━━━ Record excerpts

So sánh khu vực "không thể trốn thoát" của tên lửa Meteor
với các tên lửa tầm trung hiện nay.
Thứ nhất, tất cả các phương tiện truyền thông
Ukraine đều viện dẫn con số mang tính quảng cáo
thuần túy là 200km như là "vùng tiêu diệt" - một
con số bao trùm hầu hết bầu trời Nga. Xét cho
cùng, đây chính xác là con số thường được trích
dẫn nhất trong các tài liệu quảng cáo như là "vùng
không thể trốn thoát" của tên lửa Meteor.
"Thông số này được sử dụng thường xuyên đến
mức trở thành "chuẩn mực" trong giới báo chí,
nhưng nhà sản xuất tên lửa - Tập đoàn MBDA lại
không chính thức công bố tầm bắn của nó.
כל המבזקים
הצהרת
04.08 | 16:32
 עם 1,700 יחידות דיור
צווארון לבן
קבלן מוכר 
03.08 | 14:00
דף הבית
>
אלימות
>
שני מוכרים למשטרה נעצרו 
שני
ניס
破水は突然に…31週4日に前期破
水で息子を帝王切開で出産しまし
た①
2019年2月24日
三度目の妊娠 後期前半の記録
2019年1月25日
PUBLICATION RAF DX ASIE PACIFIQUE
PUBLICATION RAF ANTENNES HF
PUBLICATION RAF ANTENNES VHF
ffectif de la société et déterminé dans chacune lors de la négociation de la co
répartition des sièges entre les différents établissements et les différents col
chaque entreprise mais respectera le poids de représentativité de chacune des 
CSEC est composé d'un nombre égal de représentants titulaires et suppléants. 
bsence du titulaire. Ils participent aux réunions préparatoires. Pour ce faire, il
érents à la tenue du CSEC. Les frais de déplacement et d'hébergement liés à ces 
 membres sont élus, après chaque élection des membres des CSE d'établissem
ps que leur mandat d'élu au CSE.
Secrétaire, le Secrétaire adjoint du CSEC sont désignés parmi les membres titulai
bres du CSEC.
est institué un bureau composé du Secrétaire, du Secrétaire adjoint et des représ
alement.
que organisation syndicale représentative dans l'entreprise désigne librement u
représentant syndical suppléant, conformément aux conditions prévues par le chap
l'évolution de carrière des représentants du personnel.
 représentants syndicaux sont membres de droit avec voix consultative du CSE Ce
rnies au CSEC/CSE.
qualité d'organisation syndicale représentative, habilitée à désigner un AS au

━━━━━━

# Instructions for the task
Give an exact transcription of all the material.

# Response
So sánh khu vực "không thể trốn thoát" của tên lửa Meteor
với các tên lửa tầm trung hiện nay.
Thứ nhất, tất cả các phương tiện truyền thông
Ukraine đều viện dẫn con số mang tính quảng cáo
thuần túy là 200km như là "vùng tiêu diệt" - một
con số bao trùm hầu hết bầu trời Nga. Xét cho
cùng, đây chính xác là con số thường được trích
dẫn nhất trong các tài liệu quảng cáo như là "vùng
không thể trốn thoát" của tên lửa Meteor.
"Thông số này được sử dụng thường xuyên đến
mức trở thành "chuẩn mực" trong giới báo chí,
nhưng nhà sản xuất tên lửa - Tập đoàn MBDA lại
không chính thức công bố tầm bắn của nó.
כל המבזקים
הצהרת
04.08 | 16:32
 עם 1,700 יחידות דיור
צווארון לבן
קבלן מוכר 
03.08 | 14:00
דף הבית
>
אלימות
>
שני מוכרים למשטרה נעצרו 
שני
ניס
破水は突然に…31週4日に前期破
水で息子を帝王切開で出産しまし
た①
2019年2月24日
三度目の妊娠 後期前半の記録
2019年1月25日
PUBLICATION RAF DX ASIE PACIFIQUE
PUBLICATION RAF ANTENNES HF
PUBLICATION RAF ANTENNES VHF
ffectif de la société et déterminé dans chacune lors de la négociation de la co
répartition des sièges entre les différents établissements et les différents col
chaque entreprise mais respectera le poids de représentativité de chacune des 
CSEC est composé d'un nombre égal de représentants titulaires et suppléants. 
bsence du titulaire. Ils participent aux réunions préparatoires. Pour ce faire, il
érents à la tenue du CSEC. Les frais de déplacement et d'hébergement liés à ces 
 membres sont élus, après chaque élection des membres des CSE d'établissem
ps que leur mandat d'élu au CSE.
Secrétaire, le Secrétaire adjoint du CSEC sont désignés parmi les membres titulai
bres du CSEC.
est institué un bureau composé du Secrétaire, du Secrétaire adjoint et des représ
alement.
que organisation syndicale représentative dans l'entreprise désigne librement u
représentant syndical suppléant, conformément aux conditions prévues par le chap
l'évolution de carrière des représentants du personnel.
 représentants syndicaux sont membres de droit avec voix consultative du CSE Ce
rnies au CSEC/CSE.
qualité d'organisation syndicale représentative, habilitée à désigner un AS au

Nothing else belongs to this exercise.